If you are only interested in the number of missing values for numeric variables, then a single call to the MEANS procedure computes the answer:

/* create sample data */ data one; input a $ b $ c $ d e; cards; a . a 1 3 . b . 2 4 a a a . 5 . . b 3 5 a a a . 6 a a a . 7 a a a 2 8 ; run; proc means data=one NMISS N; run;

In many SAS procedures, including PROC MEANS, you can omit the VAR statement in order to operate on all relevant variables. For the MEANS procedure, "relevant" means "numeric."

### Count missing values for all variables

The MEANS procedure computes statistics for numeric variables, but other SAS procedures enable you to count the number of missing values for character and numeric variables.

The FREQ procedure is a SAS workhorse that I use almost every day. To get the FREQ procedure to count missing values, use three tricks:

- Specify a format for the variables so that the missing values all have one value and the nonmissing values have another value. PROC FREQ groups a variable's values according to the formatted values.
- Specify the MISSING and MISSPRINT options on the TABLES statement.
- Use the
`_CHAR_`and`_NUM_`keywords on the TABLES statement to specify that the FREQ procedure should compute statistics for all character or all numeric variables.

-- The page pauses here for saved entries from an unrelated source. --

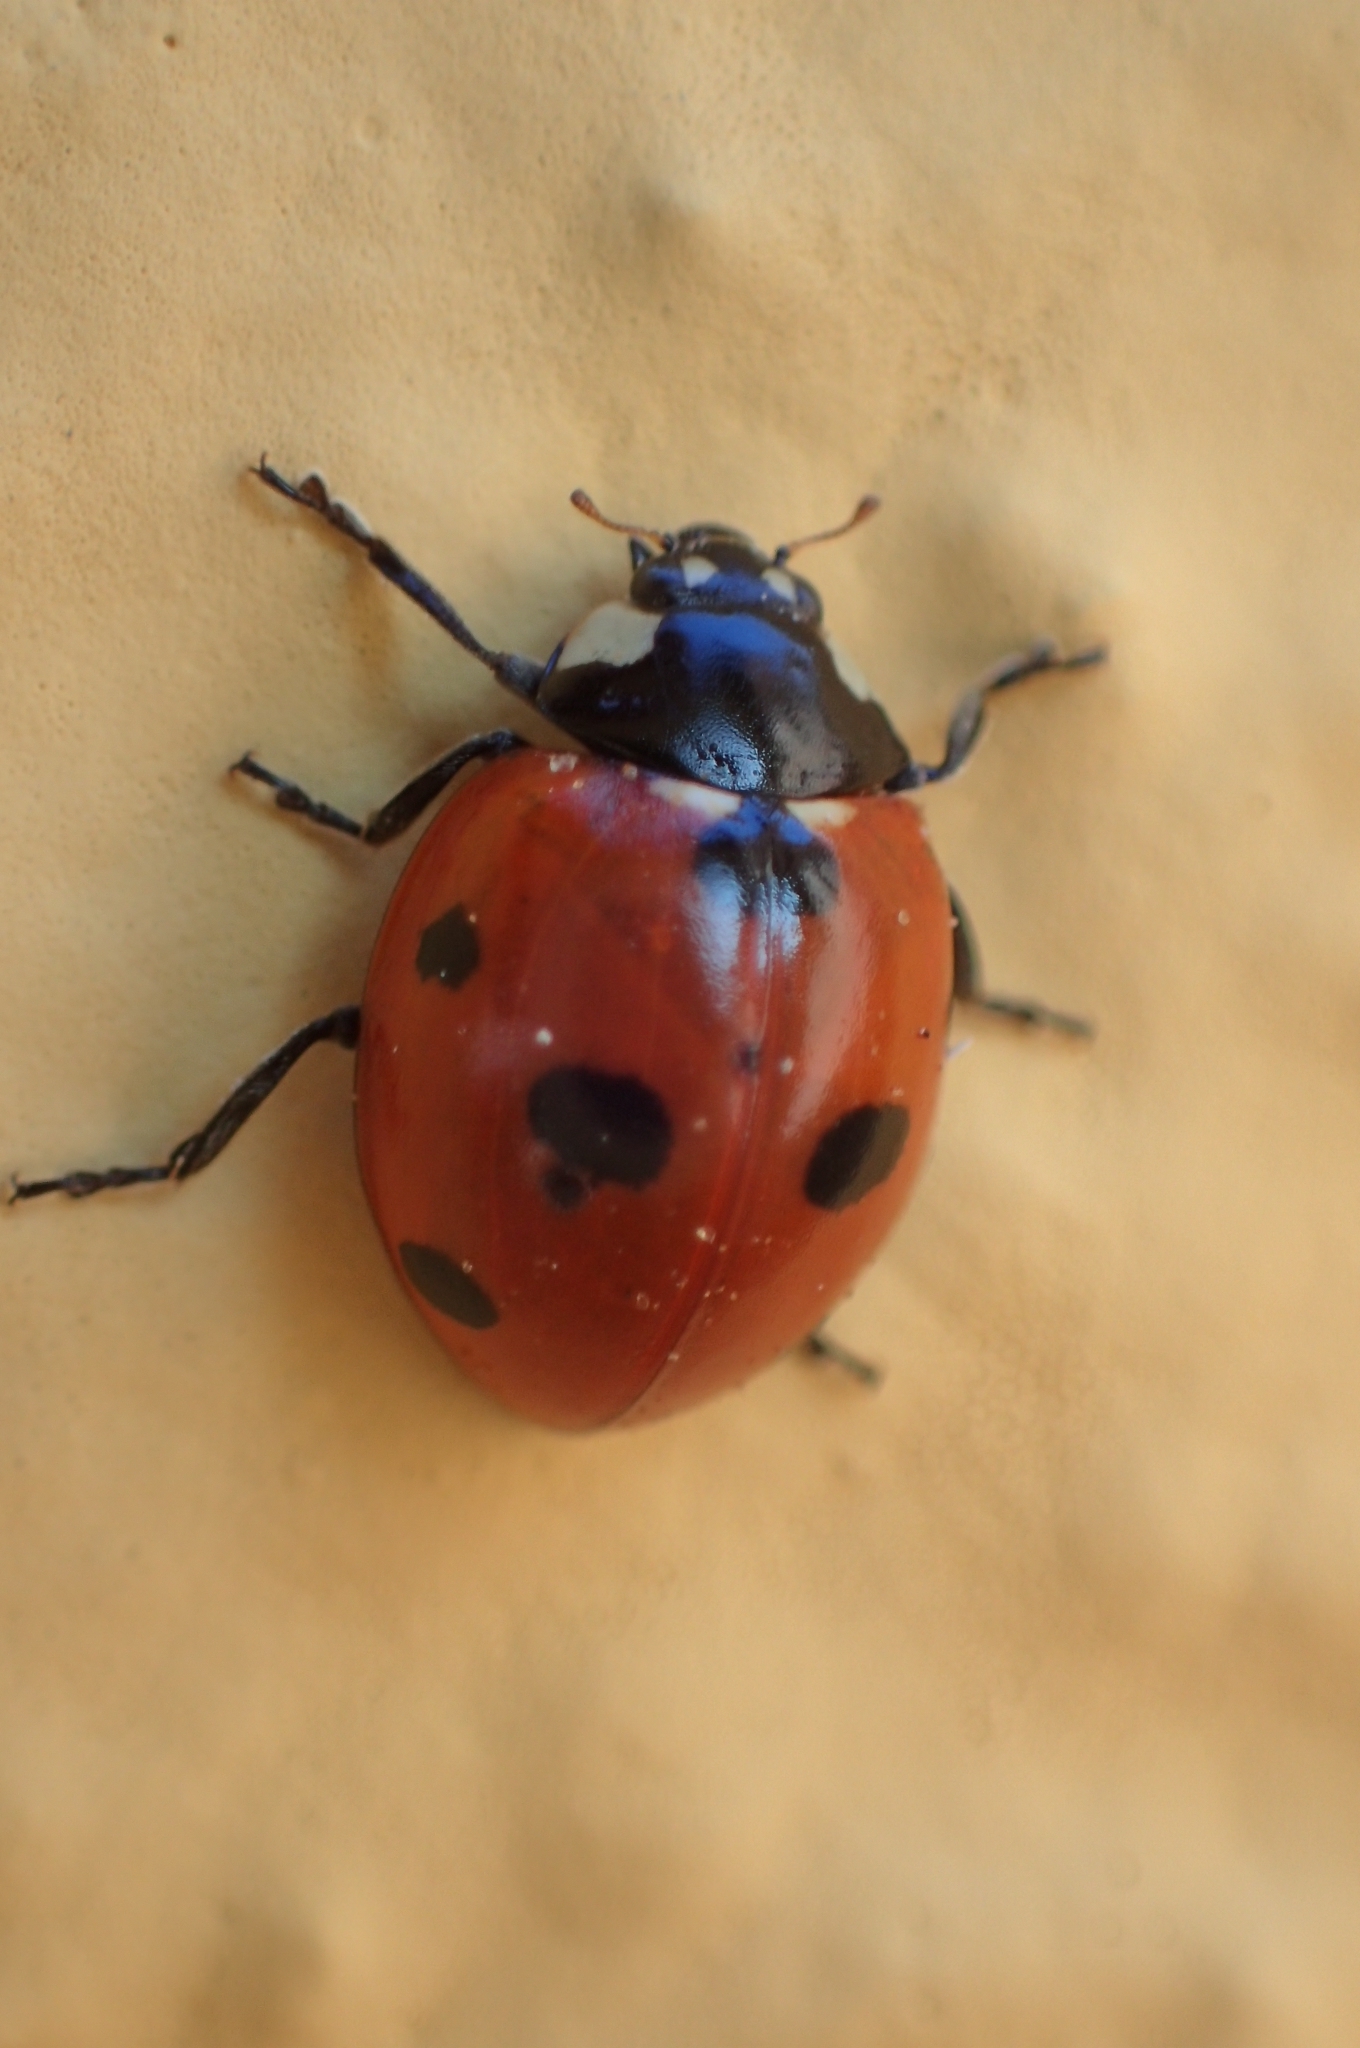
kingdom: Animalia
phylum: Arthropoda
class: Insecta
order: Coleoptera
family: Coccinellidae
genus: Coccinella
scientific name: Coccinella septempunctata
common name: Sevenspotted lady beetle
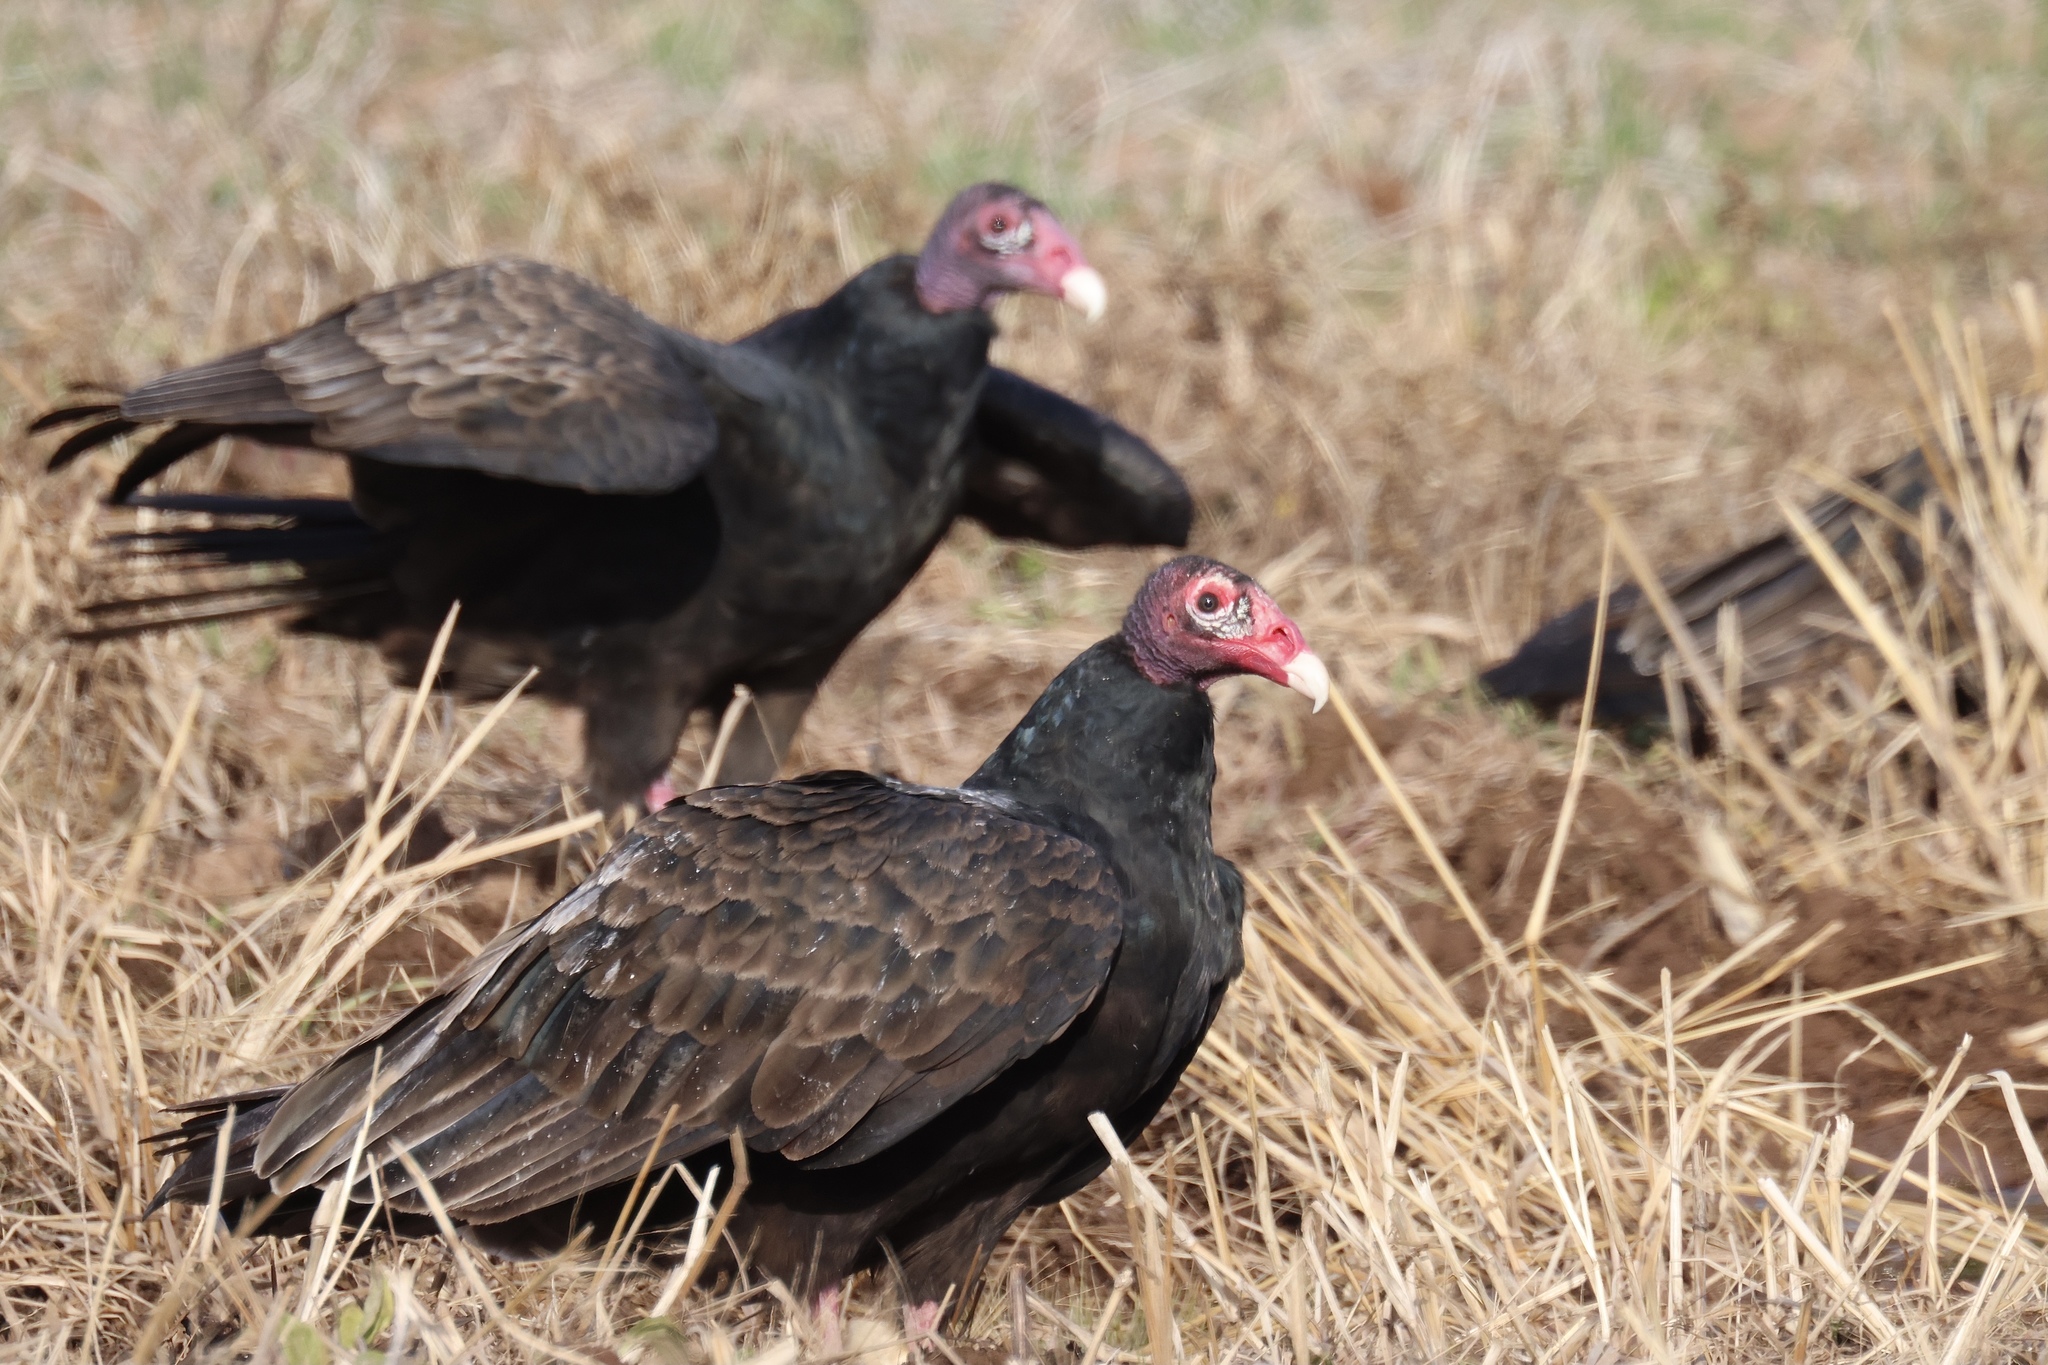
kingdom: Animalia
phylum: Chordata
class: Aves
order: Accipitriformes
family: Cathartidae
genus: Cathartes
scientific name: Cathartes aura
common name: Turkey vulture
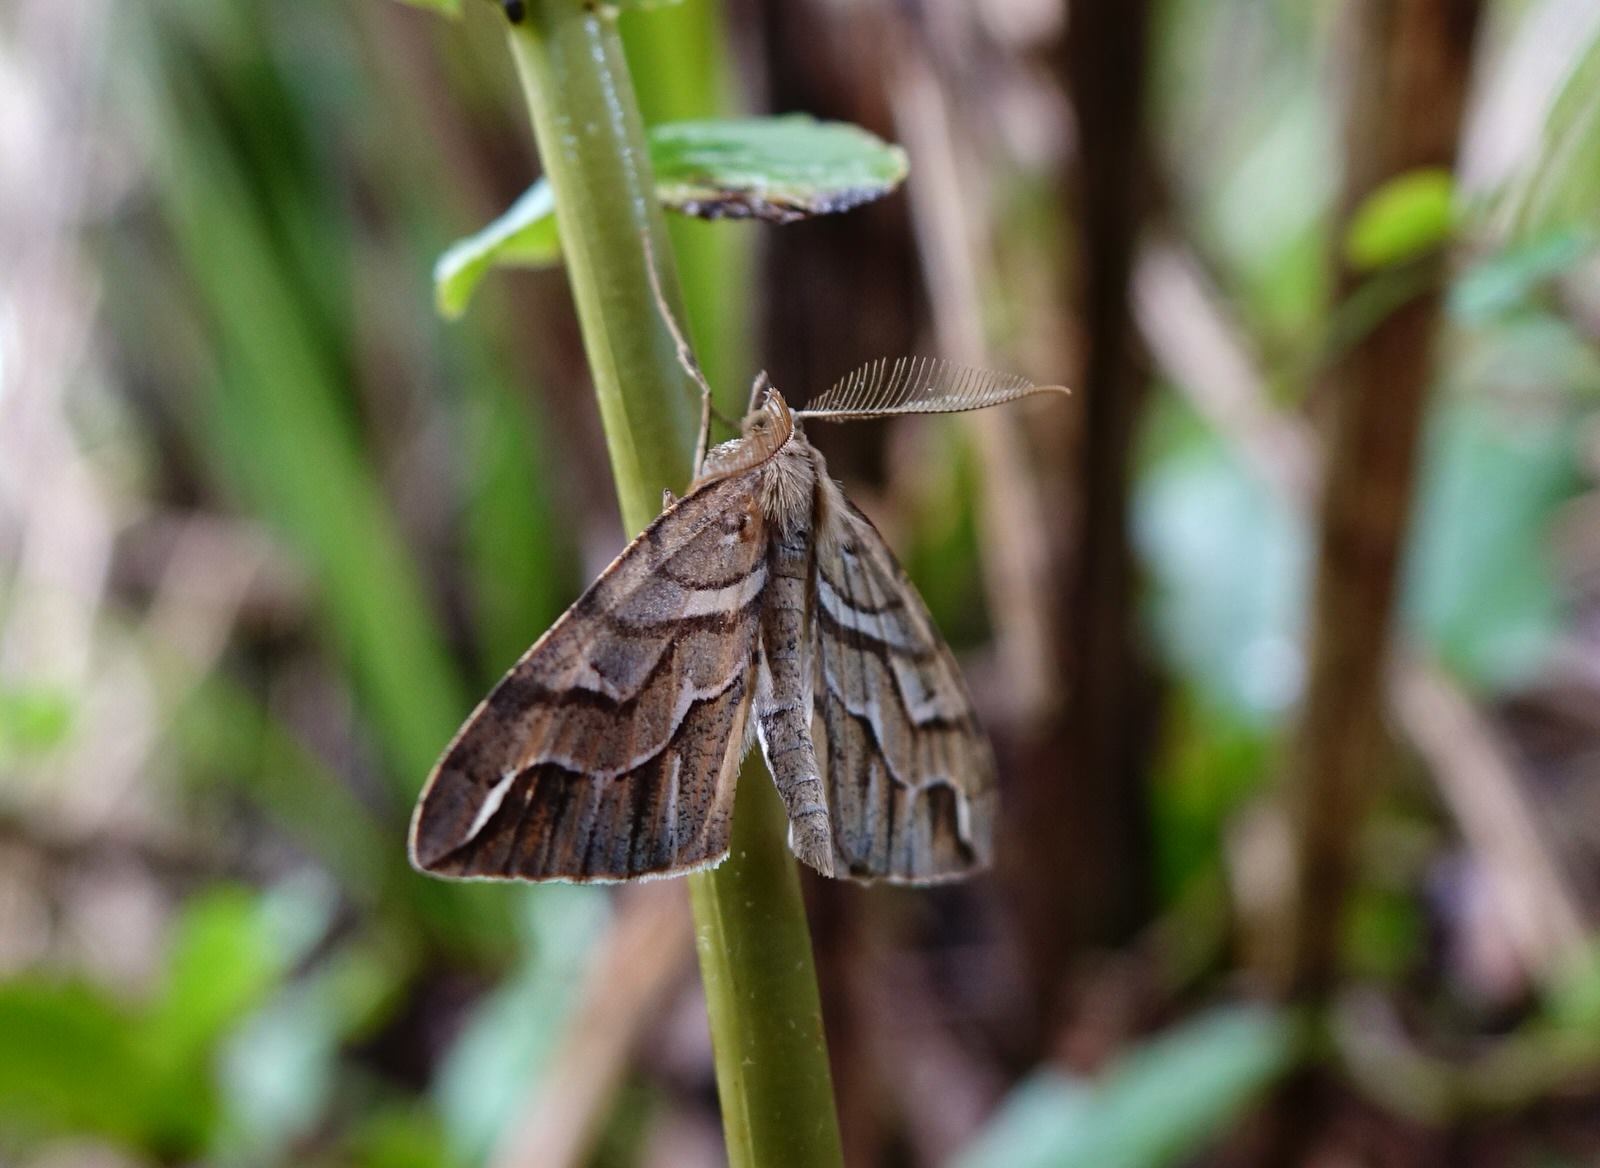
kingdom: Animalia
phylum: Arthropoda
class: Insecta
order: Lepidoptera
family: Geometridae
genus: Chalastra
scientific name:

The following statements count the number of missing and nonmissing values for every variable: first the character variables and then the numeric ones.

/* create a format to group missing and nonmissing */ proc format; value $missfmt ' '='Missing' other='Not Missing'; value missfmt . ='Missing' other='Not Missing'; run; proc freq data=one; format _CHAR_ $missfmt.; /* apply format for the duration of this PROC */ tables _CHAR_ / missing missprint nocum nopercent; format _NUMERIC_ missfmt.; tables _NUMERIC_ / missing missprint nocum nopercent; run;

### Using the SAS/IML language to count missing values

In the SAS/IML Language, you can use the COUNTN and COUNTMISS functions that were introduced in SAS/IML 9.22. Strictly speaking, you need to use only one of the functions, since the result of the other is determined by knowing the number of observations in the data set. For the sake of the example, I'll be inefficient and use both of the functions.

As is the case for the PROC FREQ example, the trick is to use the
`_CHAR_` and `_NUM_` keywords to read in and operate on the character and numeric variables in separate steps:

proc iml; use one; read all var _NUM_ into x[colname=nNames]; n = countn(x,"col"); nmiss = countmiss(x,"col"); read all var _CHAR_ into x[colname=cNames]; close one; c = countn(x,"col"); cmiss = countmiss(x,"col"); /* combine results for num and char into a single table */ Names = cNames || nNames; rNames = {" Missing", "Not Missing"}; cnt = (cmiss // c) || (nmiss // n); print cnt[r=rNames c=Names label=""];

This is similar to the output produced by the macro in the SAS Knowledge Base article. You can also write the `cnt` matrix to a data set, if necessary.